**Task details**
Convert every line of the data records below into a Markdown table with two columns, Row and Line. Number the rows in order and leave out blank lines.

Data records
· · ·
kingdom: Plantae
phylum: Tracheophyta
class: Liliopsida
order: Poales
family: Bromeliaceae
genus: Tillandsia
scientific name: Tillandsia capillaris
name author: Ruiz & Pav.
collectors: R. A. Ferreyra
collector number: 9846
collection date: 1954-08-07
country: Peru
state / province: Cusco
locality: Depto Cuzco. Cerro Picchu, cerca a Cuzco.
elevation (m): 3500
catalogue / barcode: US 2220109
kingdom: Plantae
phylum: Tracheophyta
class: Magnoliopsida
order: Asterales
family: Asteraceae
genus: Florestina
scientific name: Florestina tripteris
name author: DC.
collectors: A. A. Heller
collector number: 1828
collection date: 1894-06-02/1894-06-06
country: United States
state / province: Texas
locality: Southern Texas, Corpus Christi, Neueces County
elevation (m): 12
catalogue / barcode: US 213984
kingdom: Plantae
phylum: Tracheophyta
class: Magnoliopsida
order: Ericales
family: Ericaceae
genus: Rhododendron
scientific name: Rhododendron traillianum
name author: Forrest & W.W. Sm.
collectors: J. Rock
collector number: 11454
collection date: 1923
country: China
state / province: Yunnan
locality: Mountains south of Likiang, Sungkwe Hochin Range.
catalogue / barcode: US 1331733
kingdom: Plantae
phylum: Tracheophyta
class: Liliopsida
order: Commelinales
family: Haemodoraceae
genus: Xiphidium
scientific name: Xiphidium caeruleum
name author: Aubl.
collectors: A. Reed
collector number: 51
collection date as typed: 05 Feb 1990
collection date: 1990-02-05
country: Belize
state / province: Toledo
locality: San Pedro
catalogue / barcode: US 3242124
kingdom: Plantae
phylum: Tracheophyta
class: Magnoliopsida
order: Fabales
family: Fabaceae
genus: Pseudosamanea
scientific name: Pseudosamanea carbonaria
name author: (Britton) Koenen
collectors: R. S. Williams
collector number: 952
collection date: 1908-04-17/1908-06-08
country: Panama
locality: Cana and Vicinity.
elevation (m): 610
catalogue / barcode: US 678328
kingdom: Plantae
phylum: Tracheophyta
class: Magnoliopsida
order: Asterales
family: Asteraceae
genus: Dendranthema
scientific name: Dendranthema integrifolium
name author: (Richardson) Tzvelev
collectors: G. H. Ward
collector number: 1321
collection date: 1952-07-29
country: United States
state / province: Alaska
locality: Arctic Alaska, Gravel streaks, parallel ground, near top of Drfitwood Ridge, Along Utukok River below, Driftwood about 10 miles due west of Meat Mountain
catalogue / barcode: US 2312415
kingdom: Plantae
· · ·
**Response to this exercise**
| Row | Line |
|---|---|
| 1 | kingdom: Plantae |
| 2 | phylum: Tracheophyta |
| 3 | class: Liliopsida |
| 4 | order: Poales |
| 5 | family: Bromeliaceae |
| 6 | genus: Tillandsia |
| 7 | scientific name: Tillandsia capillaris |
| 8 | name author: Ruiz & Pav. |
| 9 | collectors: R. A. Ferreyra |
| 10 | collector number: 9846 |
| 11 | collection date: 1954-08-07 |
| 12 | country: Peru |
| 13 | state / province: Cusco |
| 14 | locality: Depto Cuzco. Cerro Picchu, cerca a Cuzco. |
| 15 | elevation (m): 3500 |
| 16 | catalogue / barcode: US 2220109 |
| 17 | kingdom: Plantae |
| 18 | phylum: Tracheophyta |
| 19 | class: Magnoliopsida |
| 20 | order: Asterales |
| 21 | family: Asteraceae |
| 22 | genus: Florestina |
| 23 | scientific name: Florestina tripteris |
| 24 | name author: DC. |
| 25 | collectors: A. A. Heller |
| 26 | collector number: 1828 |
| 27 | collection date: 1894-06-02/1894-06-06 |
| 28 | country: United States |
| 29 | state / province: Texas |
| 30 | locality: Southern Texas, Corpus Christi, Neueces County |
| 31 | elevation (m): 12 |
| 32 | catalogue / barcode: US 213984 |
| 33 | kingdom: Plantae |
| 34 | phylum: Tracheophyta |
| 35 | class: Magnoliopsida |
| 36 | order: Ericales |
| 37 | family: Ericaceae |
| 38 | genus: Rhododendron |
| 39 | scientific name: Rhododendron traillianum |
| 40 | name author: Forrest & W.W. Sm. |
| 41 | collectors: J. Rock |
| 42 | collector number: 11454 |
| 43 | collection date: 1923 |
| 44 | country: China |
| 45 | state / province: Yunnan |
| 46 | locality: Mountains south of Likiang, Sungkwe Hochin Range. |
| 47 | catalogue / barcode: US 1331733 |
| 48 | kingdom: Plantae |
| 49 | phylum: Tracheophyta |
| 50 | class: Liliopsida |
| 51 | order: Commelinales |
| 52 | family: Haemodoraceae |
| 53 | genus: Xiphidium |
| 54 | scientific name: Xiphidium caeruleum |
| 55 | name author: Aubl. |
| 56 | collectors: A. Reed |
| 57 | collector number: 51 |
| 58 | collection date as typed: 05 Feb 1990 |
| 59 | collection date: 1990-02-05 |
| 60 | country: Belize |
| 61 | state / province: Toledo |
| 62 | locality: San Pedro |
| 63 | catalogue / barcode: US 3242124 |
| 64 | kingdom: Plantae |
| 65 | phylum: Tracheophyta |
| 66 | class: Magnoliopsida |
| 67 | order: Fabales |
| 68 | family: Fabaceae |
| 69 | genus: Pseudosamanea |
| 70 | scientific name: Pseudosamanea carbonaria |
| 71 | name author: (Britton) Koenen |
| 72 | collectors: R. S. Williams |
| 73 | collector number: 952 |
| 74 | collection date: 1908-04-17/1908-06-08 |
| 75 | country: Panama |
| 76 | locality: Cana and Vicinity. |
| 77 | elevation (m): 610 |
| 78 | catalogue / barcode: US 678328 |
| 79 | kingdom: Plantae |
| 80 | phylum: Tracheophyta |
| 81 | class: Magnoliopsida |
| 82 | order: Asterales |
| 83 | family: Asteraceae |
| 84 | genus: Dendranthema |
| 85 | scientific name: Dendranthema integrifolium |
| 86 | name author: (Richardson) Tzvelev |
| 87 | collectors: G. H. Ward |
| 88 | collector number: 1321 |
| 89 | collection date: 1952-07-29 |
| 90 | country: United States |
| 91 | state / province: Alaska |
| 92 | locality: Arctic Alaska, Gravel streaks, parallel ground, near top of Drfitwood Ridge, Along Utukok River below, Driftwood about 10 miles due west of Meat Mountain |
| 93 | catalogue / barcode: US 2312415 |
| 94 | kingdom: Plantae |